Date registered: Mar 2005
Vehicle: '01-E320 & 02-ST2
Location: John 15:18-19
Mentioned: 0 Post(s)
Quoted: 35 Post(s)
DirecTV agrees to a fine for violating "do not call" rule
I didn't realize DirecTV was this sleazy until reading some of the details of this article. Count me as a never-will-subscribe when it comes to DirecTV.
DirecTV to pay $5.4M penalty
FTC says violation of 'Do Not Call' rule is largest civil assessment ever obtained.
December 13, 2005
NEW YORK (CNN/Money.com) - Officials announced a $5.36 million settlement Tuesday with satellite TV provider DirecTV over alleged violations of the Do Not Call rule, the largest civil penalty ever obtained by the Federal Trade Commission in a consumer protection enforcement case.
The FTC's action "demonstrates that the registry is a program consumers can continue to believe in," said FTC Chairman Deborah Platt Majoras at a press conference held Tuesday morning. "Sellers are on the hook for calls placed on their behalf and for their benefit," she added. "It is not named the Do Not Call Registry for nothing."

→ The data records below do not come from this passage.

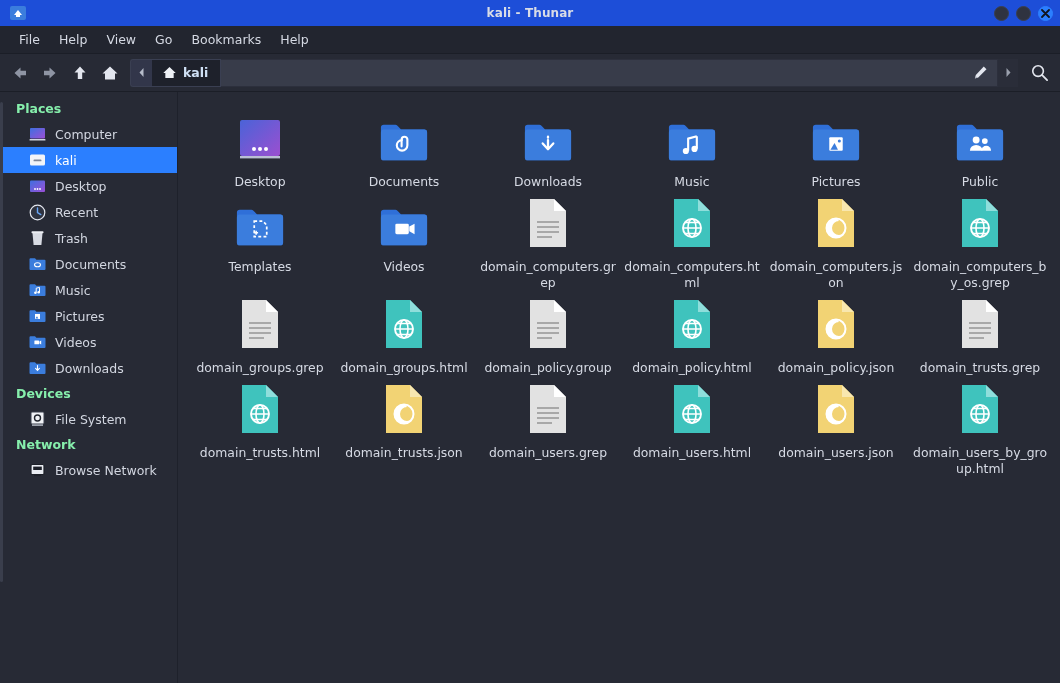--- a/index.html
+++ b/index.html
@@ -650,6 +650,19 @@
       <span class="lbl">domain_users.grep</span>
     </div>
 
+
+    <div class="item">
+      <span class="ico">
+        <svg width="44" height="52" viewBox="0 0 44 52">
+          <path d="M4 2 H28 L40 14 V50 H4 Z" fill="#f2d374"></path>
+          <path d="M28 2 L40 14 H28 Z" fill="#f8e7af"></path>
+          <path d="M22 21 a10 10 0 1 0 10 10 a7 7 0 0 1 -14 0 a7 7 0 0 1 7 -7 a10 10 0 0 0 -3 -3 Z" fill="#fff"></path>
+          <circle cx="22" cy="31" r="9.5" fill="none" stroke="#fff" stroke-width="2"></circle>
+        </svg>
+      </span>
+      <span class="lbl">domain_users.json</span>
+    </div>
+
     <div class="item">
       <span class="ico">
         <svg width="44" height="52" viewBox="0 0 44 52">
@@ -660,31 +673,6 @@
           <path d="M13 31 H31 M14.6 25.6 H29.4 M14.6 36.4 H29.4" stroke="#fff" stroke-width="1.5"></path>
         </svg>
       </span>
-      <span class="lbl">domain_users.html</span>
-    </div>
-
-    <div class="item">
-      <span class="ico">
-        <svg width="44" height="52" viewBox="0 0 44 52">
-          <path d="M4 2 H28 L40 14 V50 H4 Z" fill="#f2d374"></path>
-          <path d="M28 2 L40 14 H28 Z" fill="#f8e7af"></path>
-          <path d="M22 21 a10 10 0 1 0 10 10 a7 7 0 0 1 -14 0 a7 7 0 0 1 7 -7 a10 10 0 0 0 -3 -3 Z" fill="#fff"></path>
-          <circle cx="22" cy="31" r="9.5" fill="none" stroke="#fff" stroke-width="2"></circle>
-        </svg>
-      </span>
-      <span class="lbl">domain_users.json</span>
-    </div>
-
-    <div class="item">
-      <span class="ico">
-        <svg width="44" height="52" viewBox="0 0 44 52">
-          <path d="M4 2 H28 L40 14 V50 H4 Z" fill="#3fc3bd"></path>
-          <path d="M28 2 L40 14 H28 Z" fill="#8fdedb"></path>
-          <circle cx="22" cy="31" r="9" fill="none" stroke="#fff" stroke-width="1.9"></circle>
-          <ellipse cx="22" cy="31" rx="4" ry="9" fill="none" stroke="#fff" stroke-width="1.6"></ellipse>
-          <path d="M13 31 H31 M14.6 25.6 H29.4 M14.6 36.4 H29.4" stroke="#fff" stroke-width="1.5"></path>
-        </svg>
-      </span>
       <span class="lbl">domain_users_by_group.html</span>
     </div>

DirecTV (down $0.02 to $13.75, Research), five firms telemarketing on the company's behalf, as well as six principals of the telemarketing firms were involved in the case, which Majoras said accounted for the single biggest category of do-not-call violations the commission has ever received.

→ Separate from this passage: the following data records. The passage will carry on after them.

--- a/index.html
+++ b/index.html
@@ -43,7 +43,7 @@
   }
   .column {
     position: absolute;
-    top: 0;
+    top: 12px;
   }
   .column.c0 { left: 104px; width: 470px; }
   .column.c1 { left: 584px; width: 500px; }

Majoras said the DirecTV case accounted for the single biggest category of do not call violations the commission has ever received.
In one case, DirecTV provided a list of consumers to a telemarketing company, according to Majoras. But in many cases, she said the digital television provider paid a commission to the telemarketing companies for each subscription sold.
The investigation into the case took about two years, according to Majoras. Large numbers of complaints began rolling into the FTC in November 2003
Prior to the DirecTV settlement, the biggest penalty levied over unsolicited calls was a $500,000 penalty against a company called Flagship.
The National DNC Registry, in effect since October 2003, now contains more than 110 million phone numbers, and is designed to prevent consumers who have registered their number from getting unwanted calls from telemarketers.
A survey conducted by the FTC backs up anecdotal reports that consumers are getting fewer telemarketing calls, with 25 percent of participants surveyed saying that they get no telemarketing calls at all now.